### Your objective
Write out the part of the text on EMS fatigue management that opens with the words "Although it’s well" and closes with "and objective measurements.", replacing "employee satisfaction" with "staff retention".

### Study text
Although it’s well established that the leanest of EMS systems don’t need underutilized 24-hour overnight shifts, both MCHD and WCEMS exist in suburban areas where the availability of ambulances located in EMS stations across the county is an expectation of the local citizenry. Collectively, we sought to balance three main factors: 1) adequate resource availability; 2) employee safety; and 3) employee satisfaction.  Although each EMS system works to protect our employees in a unique way, we’re proud to have worked collaboratively to improve the safety of our EMS systems using data and objective measurements.

Before MCHD EMS could implement fatigue management guidelines for field providers, they had to develop a better way to monitor when–and for how long–a unit was utilized.

The MCHD Approach: Dashboards & Alerts

In early 2017, MCHD created the Business Analysis Unit (BAU), a department dedicated to organizing and interpreting several internal data sources and work closely with EMS command staff to provide unprecedented insight into the organization. One of the first goals was to develop a way to monitor unit hour utilization for all on-duty ambulances. The purpose was to ensure that field employees were safe, and to establish guidelines and metrics for determining when and where a new ambulance needs to be added to the system to reduce the workload on other units.

The first hurdle was that no retrospective data existed. The system used by the MCHD communications center had no native way to track when–and for how long–a unit was utilized. The first version of the Unit Hour Utilization dashboard used automatic vehicle location tracking data from within the dispatch system, but couldn’t effectively consider when units were utilized for system status management outside their home station coverage area.

### Supplied entries
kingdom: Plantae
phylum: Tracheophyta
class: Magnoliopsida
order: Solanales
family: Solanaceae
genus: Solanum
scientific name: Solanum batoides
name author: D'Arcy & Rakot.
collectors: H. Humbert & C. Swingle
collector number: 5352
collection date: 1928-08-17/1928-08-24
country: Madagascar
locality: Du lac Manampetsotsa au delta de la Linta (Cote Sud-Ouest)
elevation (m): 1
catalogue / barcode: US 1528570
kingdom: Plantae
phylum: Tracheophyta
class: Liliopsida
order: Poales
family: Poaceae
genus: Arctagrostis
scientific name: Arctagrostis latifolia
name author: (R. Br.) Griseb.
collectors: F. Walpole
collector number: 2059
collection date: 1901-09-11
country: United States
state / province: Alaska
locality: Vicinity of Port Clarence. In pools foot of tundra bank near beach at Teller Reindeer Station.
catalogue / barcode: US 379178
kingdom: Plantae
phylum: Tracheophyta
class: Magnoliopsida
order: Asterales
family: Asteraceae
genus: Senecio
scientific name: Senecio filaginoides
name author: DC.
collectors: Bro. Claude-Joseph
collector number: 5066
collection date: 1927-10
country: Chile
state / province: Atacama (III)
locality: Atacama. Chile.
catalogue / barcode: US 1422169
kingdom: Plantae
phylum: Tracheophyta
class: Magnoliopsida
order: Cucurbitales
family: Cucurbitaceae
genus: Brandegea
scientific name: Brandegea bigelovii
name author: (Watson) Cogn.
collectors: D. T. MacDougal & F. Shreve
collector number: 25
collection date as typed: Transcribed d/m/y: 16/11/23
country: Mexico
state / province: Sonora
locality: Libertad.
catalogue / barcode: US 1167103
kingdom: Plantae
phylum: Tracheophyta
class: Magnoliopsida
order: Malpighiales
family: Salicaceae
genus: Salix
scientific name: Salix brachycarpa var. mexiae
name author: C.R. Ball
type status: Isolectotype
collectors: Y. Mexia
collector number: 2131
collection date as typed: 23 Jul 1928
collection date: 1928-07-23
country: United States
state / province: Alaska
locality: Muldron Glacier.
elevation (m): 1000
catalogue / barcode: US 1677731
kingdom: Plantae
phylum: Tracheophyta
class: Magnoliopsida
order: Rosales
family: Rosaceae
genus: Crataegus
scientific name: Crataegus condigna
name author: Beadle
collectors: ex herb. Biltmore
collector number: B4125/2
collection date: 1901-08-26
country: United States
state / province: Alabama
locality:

### Response to the exercise
Although it’s well established that the leanest of EMS systems don’t need underutilized 24-hour overnight shifts, both MCHD and WCEMS exist in suburban areas where the availability of ambulances located in EMS stations across the county is an expectation of the local citizenry. Collectively, we sought to balance three main factors: 1) adequate resource availability; 2) employee safety; and 3) staff retention.  Although each EMS system works to protect our employees in a unique way, we’re proud to have worked collaboratively to improve the safety of our EMS systems using data and objective measurements.